Exemples de croisements trihybrides

Croisement parentalRésultat attenduInterprétation
AaBbCc × AaBbCc64 cases, 27 génotypes, 8 phénotypesCroisement trihybride hétérozygote classique
AABBCC × aabbccToute la descendance est AaBbCcDescendance hétérozygote uniforme
AaBBCc × aaBbcc8 cases avec plusieurs résultatsMélange de loci homozygotes et hétérozygotes

Comment utiliser l'échiquier de Punnett

  1. Écrivez le génotype de chaque parent sous forme de trois paires d'allèles consécutives.
  2. Utilisez les mêmes lettres et le même ordre des loci pour les deux parents.
  3. Saisissez les deux génotypes et sélectionnez Générer l'échiquier de Punnett.
  4. Lisez le tableau et comparez les rapports génotypiques et phénotypiques.
  5. Interprétez les probabilités uniquement sous les hypothèses d'assortiment indépendant et de dominance complète.

Questions fréquentes

Pourquoi AaBbCc produit-il huit types de gamètes ?

Chacun des trois loci hétérozygotes fournit deux allèles possibles. L'assortiment indépendant donne deux fois deux fois deux, soit huit types de gamètes.

Pourquoi l'échiquier de Punnett comporte-t-il 64 cases ?

Deux parents entièrement hétérozygotes produisent chacun huit types de gamètes. Associer chaque gamète maternel à chaque gamète paternel donne huit fois huit, soit 64 cases.

Que signifient D et r dans les codes phénotypiques ?

D indique que le descendant possède au moins un allèle en majuscule à ce locus et exprime le caractère dominant du modèle. Le r minuscule signifie que les deux allèles sont récessifs à ce locus.

Une probabilité prédit-elle le nombre exact de descendants ?

Non, chaque descendant correspond à un événement aléatoire distinct et les petites familles s'écartent souvent des rapports théoriques.
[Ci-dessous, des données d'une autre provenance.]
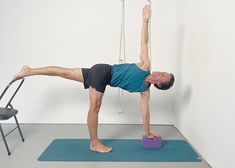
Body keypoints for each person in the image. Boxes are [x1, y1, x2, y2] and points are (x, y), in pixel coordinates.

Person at [13, 5, 174, 153]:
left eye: (163, 75)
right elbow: (143, 43)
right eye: (164, 72)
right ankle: (94, 143)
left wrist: (147, 133)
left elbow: (145, 114)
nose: (161, 72)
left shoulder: (145, 91)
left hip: (99, 72)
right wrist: (145, 21)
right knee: (95, 108)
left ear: (159, 83)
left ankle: (29, 71)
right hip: (104, 72)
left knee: (64, 72)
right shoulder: (145, 65)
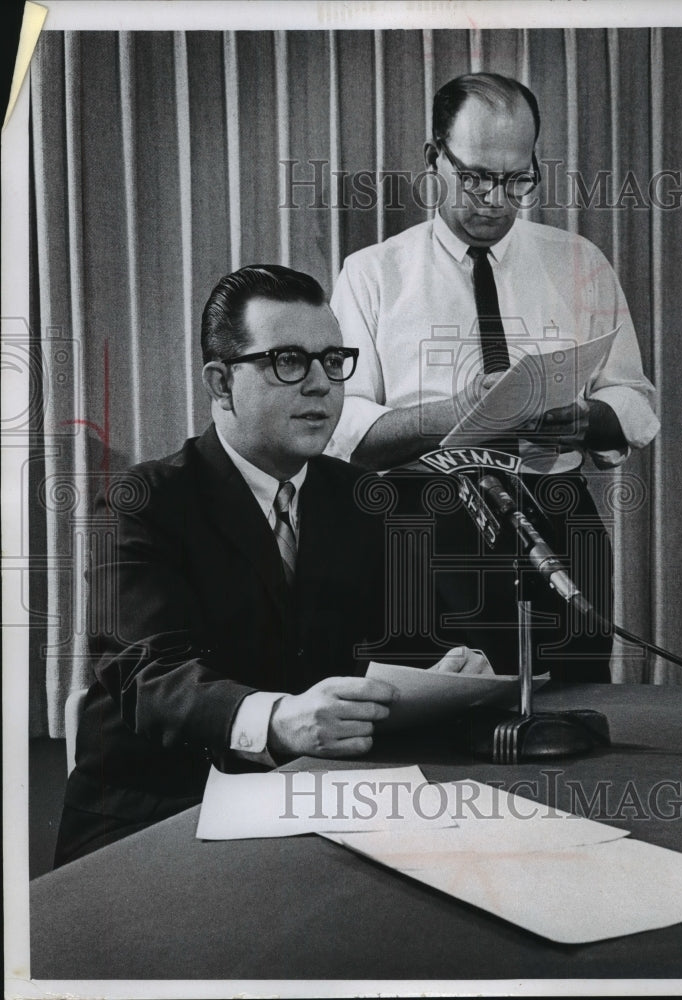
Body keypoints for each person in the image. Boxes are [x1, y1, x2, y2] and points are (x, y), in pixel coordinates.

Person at [54, 264, 487, 867]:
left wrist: (448, 676)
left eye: (332, 361)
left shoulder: (370, 498)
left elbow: (412, 647)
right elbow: (147, 678)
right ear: (220, 381)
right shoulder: (143, 501)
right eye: (288, 361)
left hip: (323, 807)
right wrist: (277, 719)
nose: (320, 385)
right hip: (160, 815)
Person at [327, 73, 660, 681]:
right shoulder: (371, 274)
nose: (494, 199)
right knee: (435, 732)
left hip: (559, 517)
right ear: (435, 159)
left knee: (573, 719)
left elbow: (634, 400)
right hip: (418, 531)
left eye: (516, 179)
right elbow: (340, 429)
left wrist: (587, 418)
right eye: (475, 176)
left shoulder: (580, 261)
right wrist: (453, 414)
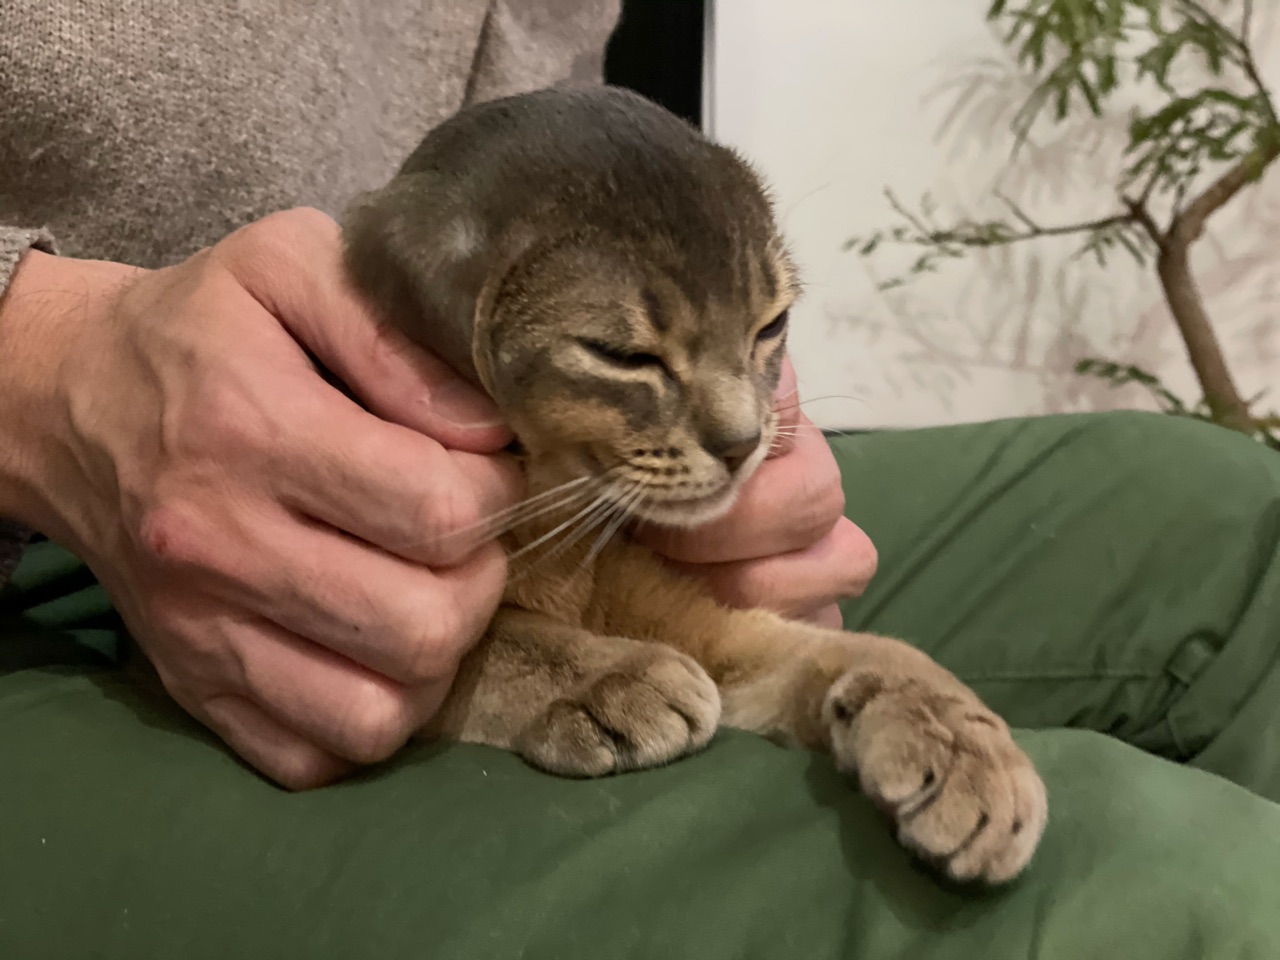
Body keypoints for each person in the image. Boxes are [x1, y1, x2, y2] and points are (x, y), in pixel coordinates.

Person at [2, 3, 1279, 958]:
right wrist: (44, 367)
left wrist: (859, 663)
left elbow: (570, 171)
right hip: (50, 564)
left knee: (1231, 531)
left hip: (515, 434)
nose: (743, 427)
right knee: (1163, 900)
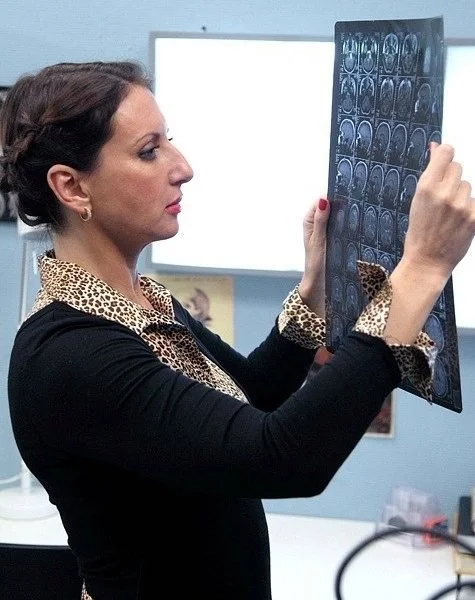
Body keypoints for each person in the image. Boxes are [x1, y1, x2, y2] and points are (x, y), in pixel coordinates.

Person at [1, 60, 474, 600]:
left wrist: (315, 288)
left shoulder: (140, 302)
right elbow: (281, 458)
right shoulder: (71, 356)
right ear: (71, 186)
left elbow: (252, 395)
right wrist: (421, 270)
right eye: (149, 151)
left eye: (169, 141)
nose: (183, 167)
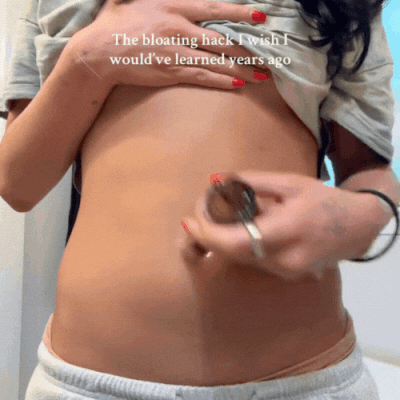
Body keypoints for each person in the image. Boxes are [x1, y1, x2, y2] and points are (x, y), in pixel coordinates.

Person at [0, 0, 399, 399]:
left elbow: (369, 171)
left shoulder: (344, 4)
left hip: (303, 381)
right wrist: (86, 59)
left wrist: (360, 218)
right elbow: (18, 185)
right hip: (87, 385)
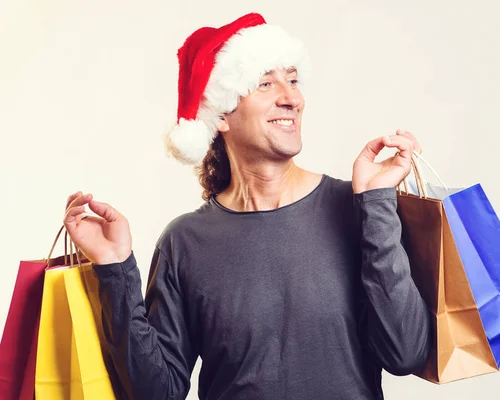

Les proportions attendues sont plus informatives sur un grand nombre de descendants indépendants.

Puis-je utiliser des gènes liés ?

Pas avec précision dans ce modèle d'assortiment indépendant. Les loci liés nécessitent des fréquences de recombinaison ou des distances génétiques pour pondérer les gamètes parentaux et recombinants.